The weather watcher: Mark Mennell

What do greenkeepers think about the way the climate has changed? Fulford veteran Mark Mennell gives his take on the weather…

Mark Mennell has to think hard about the time he last saw what he’d call a ‘proper winter’. The veteran head greenkeeper, who began his career at York-based Fulford back in 1975, has kept a diary of conditions for more than three decades. They tell him the seasons have altered.

“They definitely seem to have moved. When I look back in the diaries, for the past three or four years the first dressing of our greens has been at the end of February and the beginning of March. If you go back 25 years ago, you wouldn’t dream of dressing then because there wasn’t any body or growth in your greens to take it in. You used to start top-dressing in mid-April. Now you have the opening to do it a bit earlier because of the climate.

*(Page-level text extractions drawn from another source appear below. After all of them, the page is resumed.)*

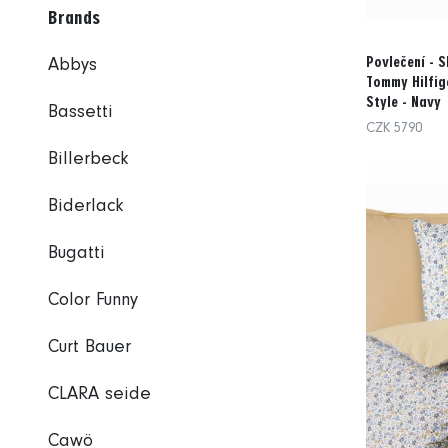
Brands
Povlečení - S
Abbys
Tommy Hilfige
Style - Navy
Bassetti
CZK 5790
Billerbeck
Biderlack
Bugatti
Color Funny
Curt Bauer
CLARA seide
Cawö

“I’m one of those who still thinks that if we went back to 1685 or 1784 the yearly seasons we have now would probably be the same as we had then. Records and statistics are a lot more common now. But, in my 40-odd years, the weather has definitely changed.

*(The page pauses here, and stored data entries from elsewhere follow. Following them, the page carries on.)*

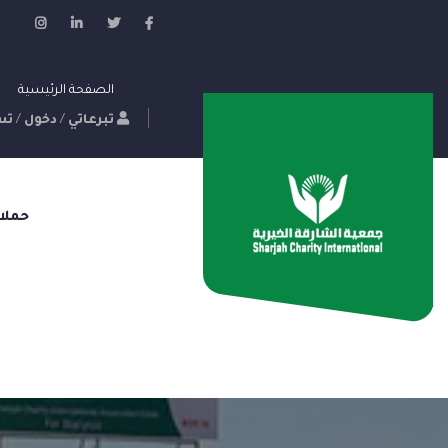
الصفحة الرئيسية
تبرعاتي
/
دخول
/
تس
حملا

“You are having warmer Novembers and Decembers and wetter Junes and Julys. You can have a bitterly cold March and April and you’d expect that to be in December and January.

“But we are finding that because of the climate the cutting season, or the fine-tuning, has gone from mid-September to mid-November. “That’s in the north of England.”

Greenkeepers have much greater access to a host of weather apps and information than when Mennell started but he’s a bit more old school when it comes to following the forecasts. “I’ve been brought up the way I have and I haven’t become too technically minded. Sometimes it can put you off what you actually want to do. I look at a forecast – like the BBC – but I don’t look at an iPhone. Some of these apps, weather forecasting, don’t do what they say they are going to do. They’ve stopped me doing what I want and its ballsed up my plans.

“The lads are the other way. They look at charts and temperatures.” Even with a sceptical regard for technology, Mennell knows extreme weather is much more common. Think about a downpour of rain and the effects of course flooding come into mind. That has far greater impact on a layout than just standing water.

“You can’t get out there and cut because there’s a bit of flooding here, there and everywhere,” explains Mennell. “When you get out there, your fairways are about an inch high because they’ve grown that much. You are trying to cut it clean, you don’t and it’s leaving grass cuttings all over. You look at it and think ‘it’s disgusting’.”